In one embodiment, as shown in fig. 3, there is provided a sample screening apparatus comprising: an acquisition module 301, an initialization module 302, a training module 303, a prediction module 304, and a screening module 305, wherein:

the obtaining module 301 is configured to obtain a model algorithm of a trained first model, where the first model is obtained by training a full sample set to be screened.

An initialization module 302 for determining a plurality of initialized sub-models according to a model algorithm of the first model; the model hyper-parameters of each of the plurality of sub-models remain consistent.

And the training module 303 is configured to train each sub-model through a full amount of sample sets to be screened, so as to obtain a plurality of test models, wherein each sub-model adopts different random number seeds during training.

The predicting module 304 is configured to predict each sample in the full sample set to be screened through the multiple inspection models, so as to obtain multiple prediction results corresponding to each sample.

The screening module 305 is configured to screen out candidate abnormal samples from the total number of samples to be screened based on the prediction result corresponding to each training sample.

The screening module 305 is further configured to screen a target abnormal sample from the candidate abnormal samples, and remove the target abnormal sample from the total to-be-screened sample set to obtain a normal sample set.

In one embodiment, the obtaining module 301 is further configured to construct a first model to be trained based on a target machine learning algorithm; acquiring a total sample set to be screened, and dividing the total sample set to be screened into a training set and a testing set; and training the first model to be trained on the training set, testing on the testing set until a training stopping condition is reached, and obtaining the trained first model.
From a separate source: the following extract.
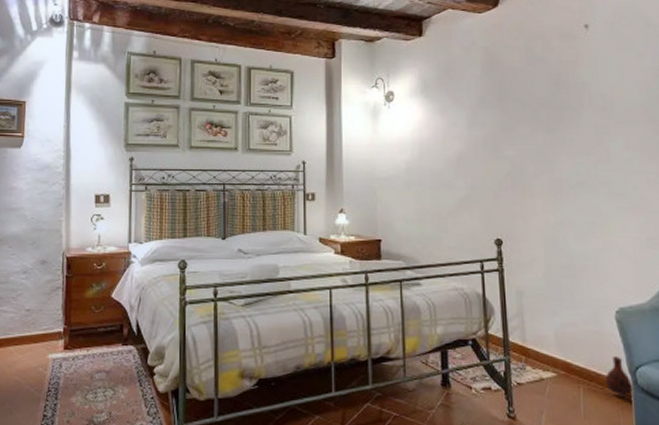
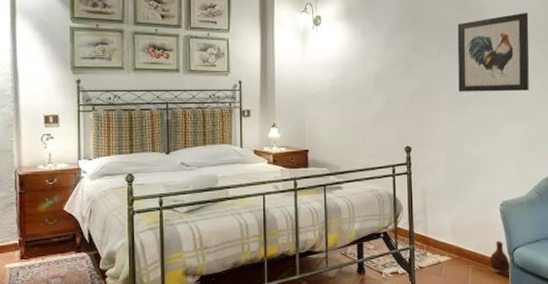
wall art: none [552,87,645,178] -> present [457,12,529,92]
In one embodiment, the training module 303 is further configured to obtain a total sample set to be screened, and divide the total sample set to be screened into a training set and a testing set; forming an initial test model sequence by the plurality of sub models; training each sub-model in the initial test model sequence on a training set by respectively adopting different random number seeds, and testing on a testing set to obtain a plurality of trained test models; and the trained test models corresponding to the plurality of sub-models jointly form a trained test model sequence.

In one embodiment, the screening module 305 is further configured to count, for each training sample, the number of prediction results that characterize insufficient prediction confidence in the plurality of prediction results corresponding to the corresponding training sample; determining a judgment coefficient corresponding to the corresponding training sample based on the number of prediction results representing insufficient prediction confidence and the total number of the test models; and when the judgment coefficient is larger than the preset threshold value, determining the corresponding training sample as a candidate abnormal sample.

In an embodiment, the screening module 305 is further configured to check the plurality of candidate abnormal samples one by one based on a preset check rule, determine whether each candidate abnormal sample is a real abnormal sample, and if so, take the real abnormal sample as the target abnormal sample.

In one embodiment, the screening module 305 is further configured to obtain a second model obtained by training a full sample set to be screened; candidate abnormal samples are removed from the total sample set to be screened one by one, and each time the candidate abnormal samples are removed, the second model is retrained in the rest samples in the training set of the sample set to be screened, and is tested in the testing set of the sample set to be screened, so that whether the training effect is improved or not is checked; if the training effect is improved, determining the candidate abnormal sample eliminated at the current time as a target abnormal sample, and if the training effect is reduced, determining the candidate abnormal sample eliminated at the current time as a normal sample; after all candidate abnormal samples in the training set of the sample set to be screened are removed, the training set and the test set of the sample set to be screened are divided again to ensure that all samples in the last test set are in the training set of the previous time; returning to the step of eliminating the candidate abnormal samples one by one from the total sample set to be screened and continuing to execute until the sample inspection of all the candidate abnormal samples is completed; and (4) all the residual samples after all the target abnormal samples in the total sample set to be screened are removed to form a normal sample set.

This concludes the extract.